**Task goal:** Search the records that follow and extract every line containing the string "down".

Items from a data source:
═══

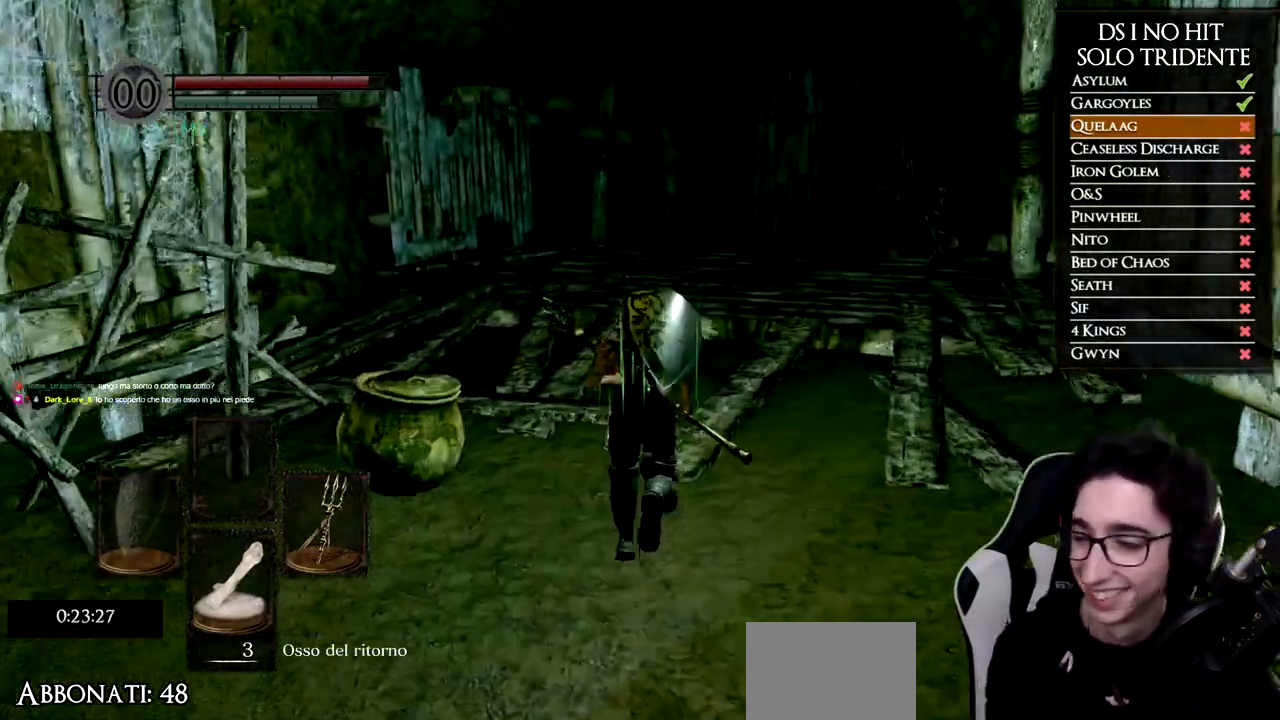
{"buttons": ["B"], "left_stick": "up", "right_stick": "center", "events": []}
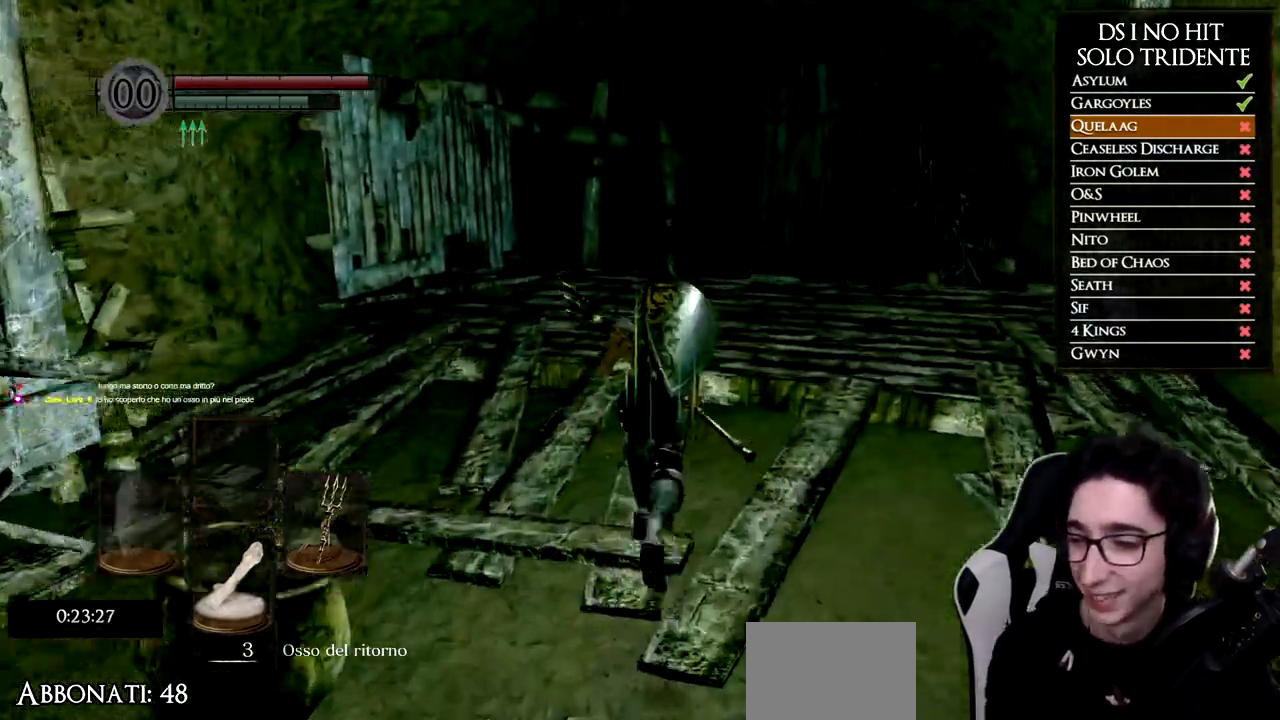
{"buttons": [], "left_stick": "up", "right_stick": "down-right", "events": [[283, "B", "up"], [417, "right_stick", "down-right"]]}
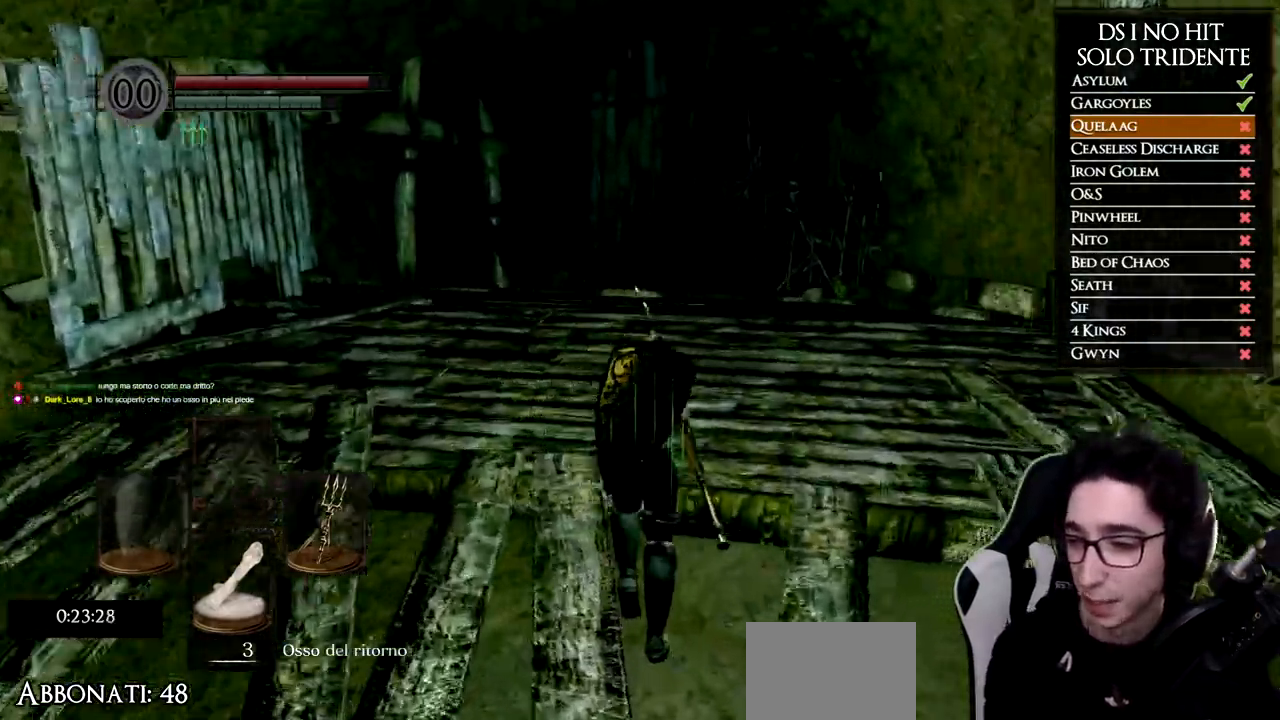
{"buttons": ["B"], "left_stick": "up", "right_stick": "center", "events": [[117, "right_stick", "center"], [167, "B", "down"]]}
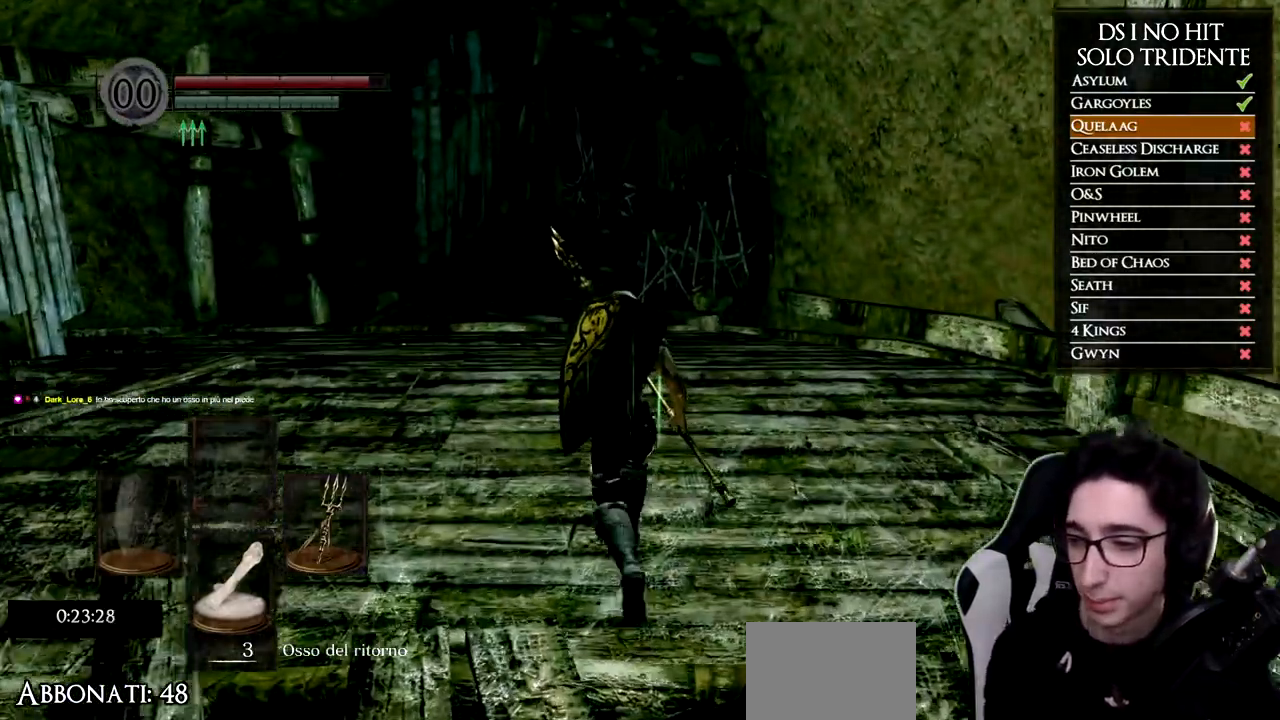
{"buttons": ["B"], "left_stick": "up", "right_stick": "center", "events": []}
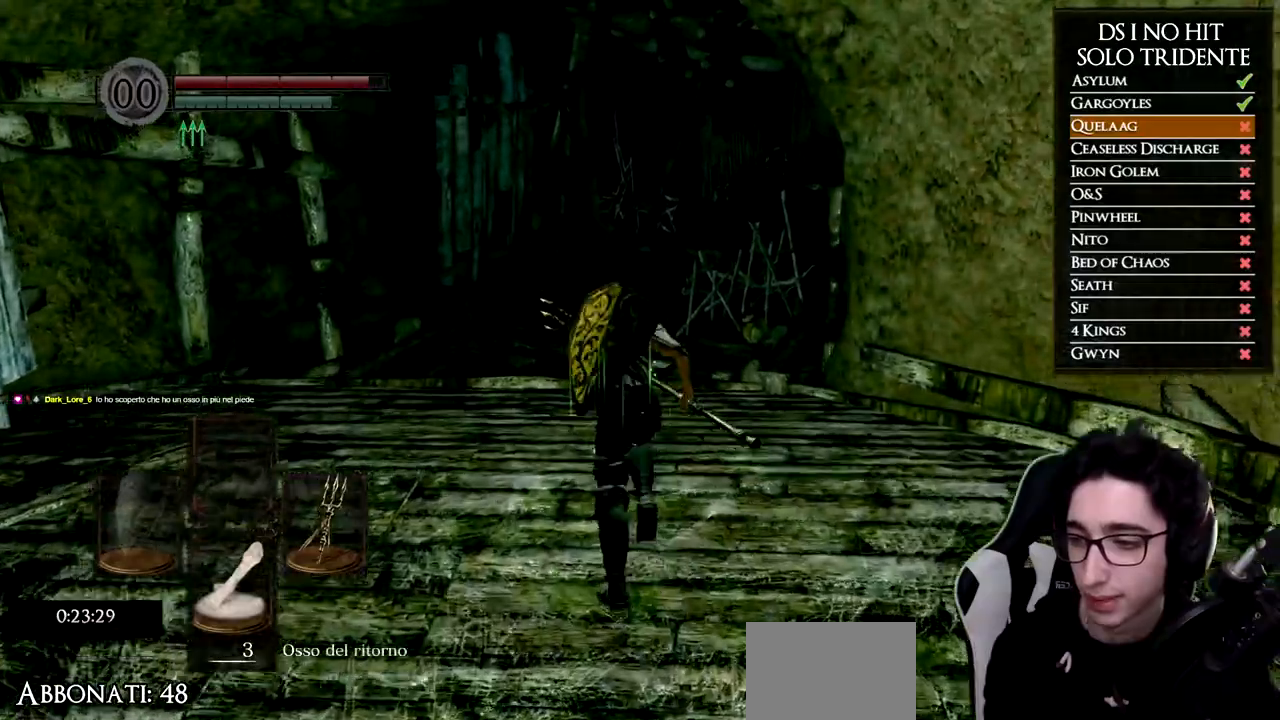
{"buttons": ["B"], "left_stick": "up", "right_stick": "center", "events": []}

═══

**Task answer:**
{"buttons": [], "left_stick": "up", "right_stick": "down-right", "events": [[283, "B", "up"], [417, "right_stick", "down-right"]]}
{"buttons": ["B"], "left_stick": "up", "right_stick": "center", "events": [[117, "right_stick", "center"], [167, "B", "down"]]}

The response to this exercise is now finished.